Vulvar, diğer adıyla genital varisler özellikle ikinci hamilelikle beraber karşımıza çıkan bir toplardamar hastalığıdır. Bacaklarda gözlenen varis veya anüs bölgesinde gözlenen basur (hemorroid) ile benzerlik gösterir.
Hamilelik döneminde özellikle ortaya çıkmalarının en önemli nedeni, damar genişletici özelliklere sahip olan östrojen ve progesteron hormonlarının artmış olan seviyeleridir.
Vulvar varisler, sık olarak dış genital bölge (vulva) ve bazen de iç genital bölge (vajina) civarında gözlenir. Ortaya çıktığı bölge ve konunun hassasiyeti nedeniyle; gerçek gözlenme oranlarını saptamak pek mümkün olmamaktadır. Çoğu zaman vulvar varisler, herhangi bir yakınmaya neden olmazlar. Ancak, semptomatik olduklarında ise sıklıkla karşımıza; genital bölgede genellikle künt karakterli ağrı, kaşıntıya neden olurlar. Vulvar varislerin daha ilerlediği durumlarda, cinsel birleşme sırasında ağrı da gözlenir. Hastaların çoğu, genital bölgede ortaya çıkan genişlemiş toplardamarların gözlenmesi aşamasında müracaat ederler. Özellikle, gebelik sırasında belirginleşen ve yürürken rahatsızlık veren bu damarlar en sık başvuru nedeni olarak karşımıza çıkmaktadır.

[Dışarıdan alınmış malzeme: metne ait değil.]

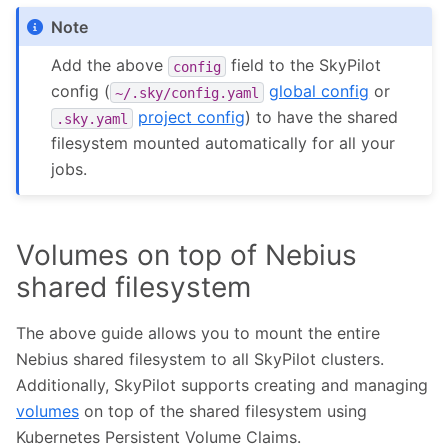
Note
Add the above
field to the SkyPilot
config
config (
global config
or
~/.sky/config.yaml
project config
) to have the shared
.sky.yaml
filesystem mounted automatically for all your
jobs.
Volumes on top of Nebius
shared filesystem
The above guide allows you to mount the entire
Nebius shared filesystem to all SkyPilot clusters.
Additionally, SkyPilot supports creating and managing
volumes
on top of the shared filesystem using
Kubernetes Persistent Volume Claims.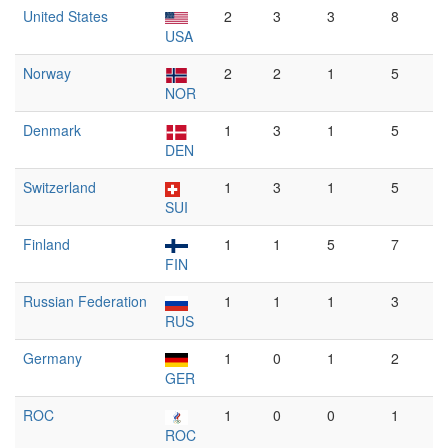
United States
2
3
3
8
USA
Norway
2
2
1
5
NOR
Denmark
1
3
1
5
DEN
Switzerland
1
3
1
5
SUI
Finland
1
1
5
7
FIN
Russian Federation
1
1
1
3
RUS
Germany
1
0
1
2
GER
ROC
1
0
0
1
ROC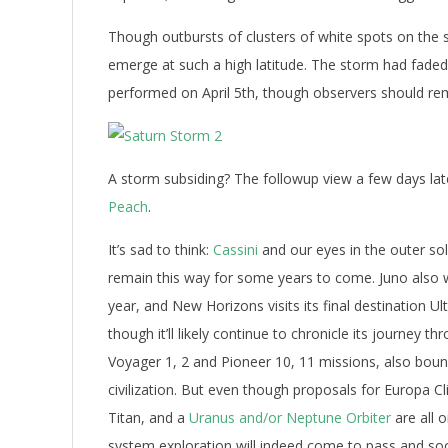
Though outbursts of clusters of white spots on the 
emerge at such a high latitude. The storm had faded
performed on April 5th, though observers should rema
A storm subsiding? The followup view a few days late
Peach
.
It’s sad to think:
Cassini
and our eyes in the outer so
remain this way for some years to come. Juno also wr
year, and New Horizons visits its final destination Ul
though it’ll likely continue to chronicle its journey 
Voyager 1, 2 and Pioneer 10, 11 missions, also bou
civilization. But even though proposals for Europa Cl
Titan, and a
Uranus and/or Neptune Orbiter
are all 
system exploration will indeed come to pass and so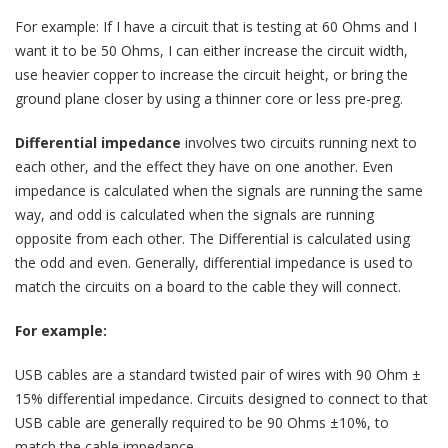
For example: If I have a circuit that is testing at 60 Ohms and I
want it to be 50 Ohms, I can either increase the circuit width,
use heavier copper to increase the circuit height, or bring the
ground plane closer by using a thinner core or less pre-preg.
Differential impedance
involves two circuits running next to
each other, and the effect they have on one another. Even
impedance is calculated when the signals are running the same
way, and odd is calculated when the signals are running
opposite from each other. The Differential is calculated using
the odd and even. Generally, differential impedance is used to
match the circuits on a board to the cable they will connect.
For example:
USB cables are a standard twisted pair of wires with 90 Ohm ±
15% differential impedance. Circuits designed to connect to that
USB cable are generally required to be 90 Ohms ±10%, to
match the cable impedance.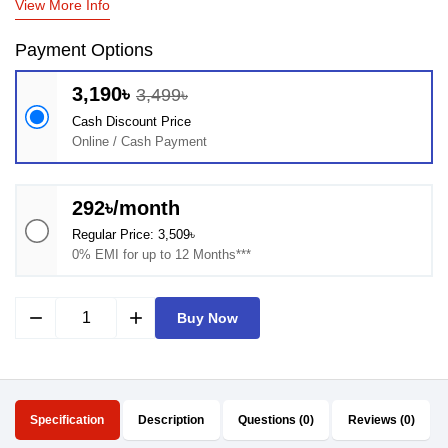
View More Info
Payment Options
3,190৳
3,499৳
Cash Discount Price
Online / Cash Payment
292৳/month
Regular Price: 3,509৳
0% EMI for up to 12 Months***
remove
add
Buy Now
Specification
Description
Questions (0)
Reviews (0)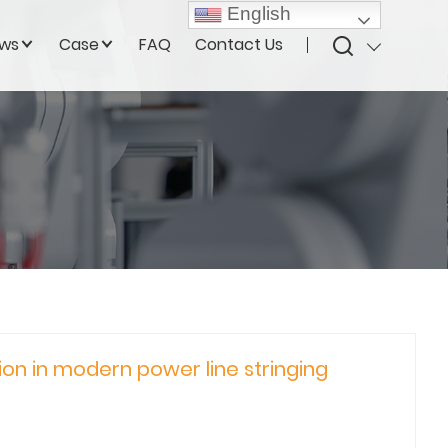
English
ws
Case
FAQ
Contact Us
n in modern power line stringing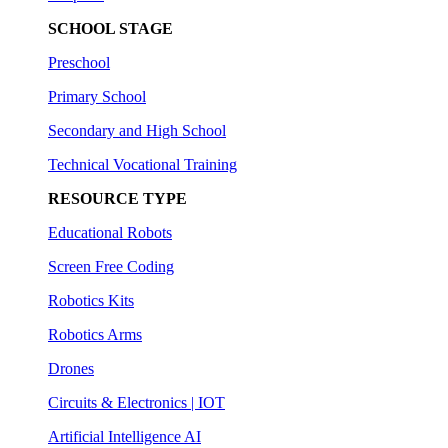
SCHOOL STAGE
Preschool
Primary School
Secondary and High School
Technical Vocational Training
RESOURCE TYPE
Educational Robots
Screen Free Coding
Robotics Kits
Robotics Arms
Drones
Circuits & Electronics | IOT
Artificial Intelligence AI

Tanı çoğu zaman doğru alınan öykü ve detaylı fizik muayene ile kolaylıkla konulur. Ancak, transvajinal doppler ultrasonografi temel tanı yöntemi olup, vulvar varis nedeniyle başvuran her hastaya mutlaka yapılmalıdır.
Çoğu zaman ilk olarak hamilelik döneminde karşımıza çıktığı için tedavi destekleyici nitelikli olmaktadır. Bu nedenle önerilenler arasında; destekleyici nitelikte hamilelere özel olarak tasarlanmış varis çoraplarının giyilmesi, sık olarak pozisyon değiştirilmesi, yürüyüş yapılması, ılık suda yüzmek, genital bölgede bulunan genişlemiş ve dışarı doğru sarkmış olan toplardamarlar üzerine soğuk kompres yapılması ve fırsat buldukça bacakların ve kalçanın yukarıya kaldırılması bulunmaktadır. Bahsettiğim tüm destekleyici tedavi önerileri, özellikle vulvar bölgede artmış olan toplardamar içi basıncın düşürülmesini hedeflemektedir.
Vulvar veya genital bölgede ortaya çıkan varisler, genellikle normal yolla doğumu engellemezler. Başka bir deyişle, vajinal yol ile doğum yapmanıza engel olmazlar. Eğer doğum sırasında genişlemiş bu toplardamar yapılarından bir kanama olursa, kontrol edilmesi kolaydır. Genellikle vulvar varisler, doğumdan sonra 6 hafta içerisinde, östrojen ve progesteron hormonlarının da etkisinin kaybolması ile ortadan kaybolurlar.
Doğum sonrasında, 2 – 3 aydan sonra gözlenen vulvar varislerin tedavisinde, skleroterapi ilk tercih edilen yöntemdir. Ancak, bu yöntemin uygulanmasından önce mutlaka ayrıntılı transvajinal doppler ultrasonografi yapılarak, pelvik venöz konjesyon durumunun ayırt edilmesi gerekmektedir.